Once a “bone yard” for light-rail storage, it is currently used only as unofficial employee parking, and many residents feel that it is an eyesore.
At a workshop last September, community members constructed possible development models out of Legos, and in February they sent hundreds of heart-shaped Valentines to Mayor Ed Lee asking him to “show love” for the project.
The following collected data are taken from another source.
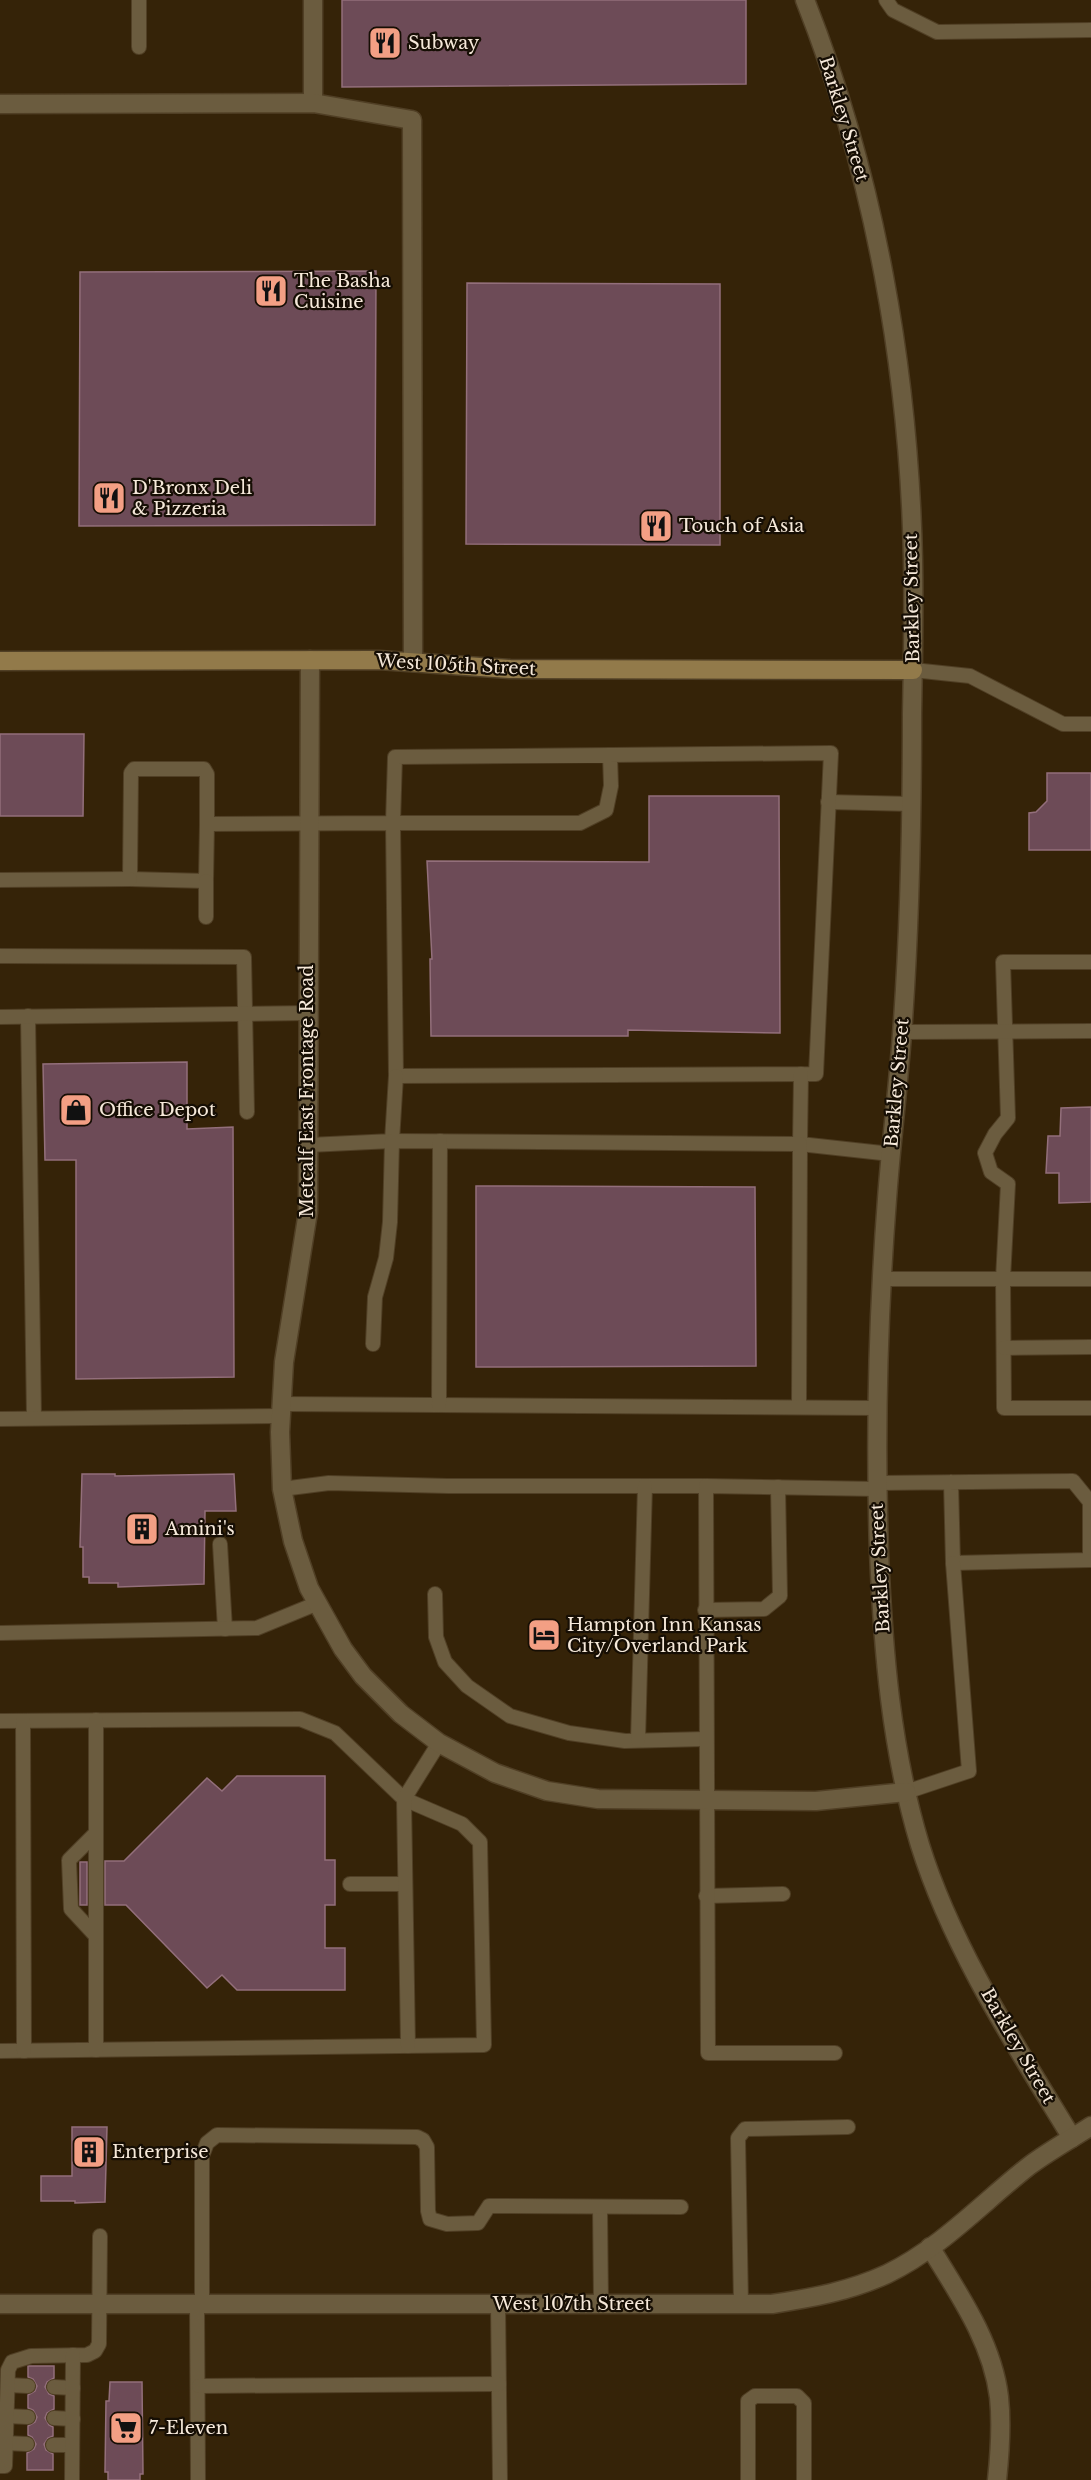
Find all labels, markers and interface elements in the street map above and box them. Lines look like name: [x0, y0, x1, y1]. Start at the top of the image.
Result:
restaurant icon: Subway: [367, 25, 403, 61]
place label: Subway: [408, 32, 480, 54]
street label: Barkley Street: [815, 54, 874, 184]
place label: The Basha Cuisine: [294, 270, 391, 313]
restaurant icon: The Basha Cuisine: [253, 273, 289, 309]
place label: D'Bronx Deli & Pizzeria: [132, 477, 252, 520]
restaurant icon: D'Bronx Deli & Pizzeria: [91, 480, 127, 516]
restaurant icon: Touch of Asia: [638, 508, 674, 544]
place label: Touch of Asia: [679, 515, 804, 537]
street label: Barkley Street: [900, 533, 924, 663]
street label: West 105th Street: [375, 650, 537, 680]
street label: Metcalf East Frontage Road: [296, 965, 318, 1217]
street label: Barkley Street: [880, 1017, 914, 1149]
shop icon: Office Depot: [58, 1092, 94, 1128]
place label: Office Depot: [99, 1099, 216, 1121]
street label: Barkley Street: [866, 1502, 894, 1633]
building icon: Amini's: [124, 1511, 160, 1547]
place label: Amini's: [164, 1518, 235, 1540]
place label: Hampton Inn Kansas City/Overland Park: [567, 1614, 761, 1657]
hotel icon: Hampton Inn Kansas City/Overland Park: [526, 1617, 562, 1653]
street label: Barkley Street: [976, 1984, 1060, 2108]
building icon: Enterprise: [71, 2134, 107, 2170]
place label: Enterprise: [112, 2141, 209, 2163]
street label: West 107th Street: [492, 2293, 652, 2315]
supermarket icon: 7-Eleven: [108, 2410, 144, 2446]
place label: 7-Eleven: [149, 2417, 228, 2439]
Lee replied with a pledge of his support.
The hope is to create an affordable, community-focused space for a neighborhood that, according to an American Community Survey, has more people packed into each household than anywhere else in the city—three-fourths of whom speak a language other than English at home.
Young people love the diversity and vibrancy of the area, but worry that it’s too expensive for them to stay.
“Even though my family has four people working full time, it’s not enough to make ends meet because we have to pay for the car, insurance, groceries, utilities, health care, education, and sending money back home,” Lyra Ibarra, a 23-year-old nursing student living in the Excelsior, said in a recently released community report.
Along with PODER, the Filipino Community Center, Coleman Advocates for Children & Youth, and Asian Neighborhood Design are supporters of the project. Yet despite the community’s enthusiasm, challenges remain.
Some of these challenges are structural: Sandwiched between BART and Highway 280, pedestrian safety, noise levels, air quality and building vibrations will have to be taken into account.
Others challenges are bureaucratic: Funding for the project has not yet been found. Legal rights are also uncertain. From the start, BART has been excited about the project, said Sciammas, but the lot technically belongs to the San Francisco Municipal Transportation Agency, which is a different organization.
SFMTA says it has “preliminarily determined that it does not need the yard in the short term and can make it available for residential use,” according to Paul Rose a media relations manager. If given the full go-ahead, the Mayor’s Office of Housing can purchase the land, and development can begin.
In the meantime, Excelsior residents continue to show their support with the hope of speeding things along.